2. The Project: Vision Board
How To Do It: You will need the following materials: magazines, scissors, glue, a large piece of paper or poster board, a writing utensil and piece of paper. Take some time to jot down the things that you would like for yourself in the future. Take a look at where you are now and determine what from your current situation would you like to maintain for the future and what you would like to change. Once you’ve placed yourself in this mindset of focusing on your future goals, flip through magazines and select images/words that represent the goals. If you do not have an idea of what you want for yourself for the future that is okay! You can still do this exercise and get a lot out of it. For those of you who do not have specific goals, spend time flipping through magazines and select images and words that stand out to you. You don’t have to understand in the moment why that particular image or word is speaking to you. Begin to compile the images/words on the poster board to create your vision board.

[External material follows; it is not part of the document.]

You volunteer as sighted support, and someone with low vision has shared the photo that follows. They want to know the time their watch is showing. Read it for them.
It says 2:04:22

Why It Helps: Just the simple act of taking time out to focus on what you want out of life can relieve some stress. It can allow you to focus on what it is you’re longing for, and what it is you feel you need out of life. Creating the vision board can help you to visually focus on your goals. This exercise is based on the law of attraction, which states that we bring into our lives the things we think about the most, and the board is a daily visual reminder of the things we want for ourselves. By seeing these things, we think about them, and if we believe in the law of attraction, this means we’re more likely to obtain these things. It is also a really great gauge for your progress by saying “this is where I want to be, so what am I doing right now that will help me to get to these goals, and what am I doing that’s hindering me from making these things happen?”

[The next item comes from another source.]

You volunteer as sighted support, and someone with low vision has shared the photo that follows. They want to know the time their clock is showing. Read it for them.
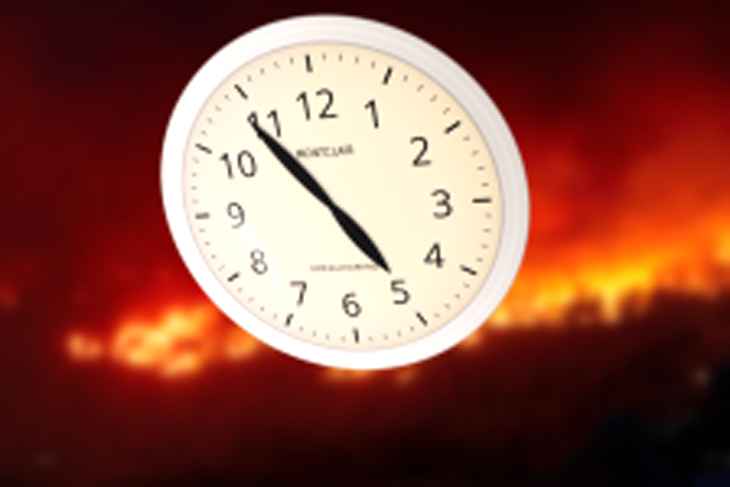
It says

3. The Project: Inner vs. Outer Self Mask Making
How To Do It: Head to a local craft store for supplies. Pick up a couple of blank masks, paint, a glue gun, glue sticks, feathers, beads, flowers, tissue paper, ribbon, and any craft item that appeals to you. Before beginning any project, it is important to focus on what your goals are for the exercise. For this project, you will do this by writing on a piece of paper. Split the paper into 2 columns, one column labeled ‘Inner Self’ and the other labeled ‘Outer Self’. Take some time to think about and write down what characteristics each of these selves has (the inner self is who you are when you are alone, the outer self is what you show to other people in different situations) and what type of emotions these selves feel. Once this is completed, work with the art materials to visually represent the 2 selves. On the inside of the mask (the part that would be placed on your face) decorate that mask in a way to express the inner self. Do the same on the opposite side of the mask and decorate it in a way to represent the outer self or the self you show others.
Why It Helps: This is another form of art that focuses on introspection. It is important to be able to identify what parts of ourselves we show to others and what we keep private. This can lead to further exploration. You can start to think about what it is that keeps you from showing that inner self to people. What people do you feel you share that inner self with and what people do you not. Does your outer self-change in different situations and why? How does it feel to express that outer self vs the inner self? Does one cause more anxiety, does one feel more authentic? Tap into that.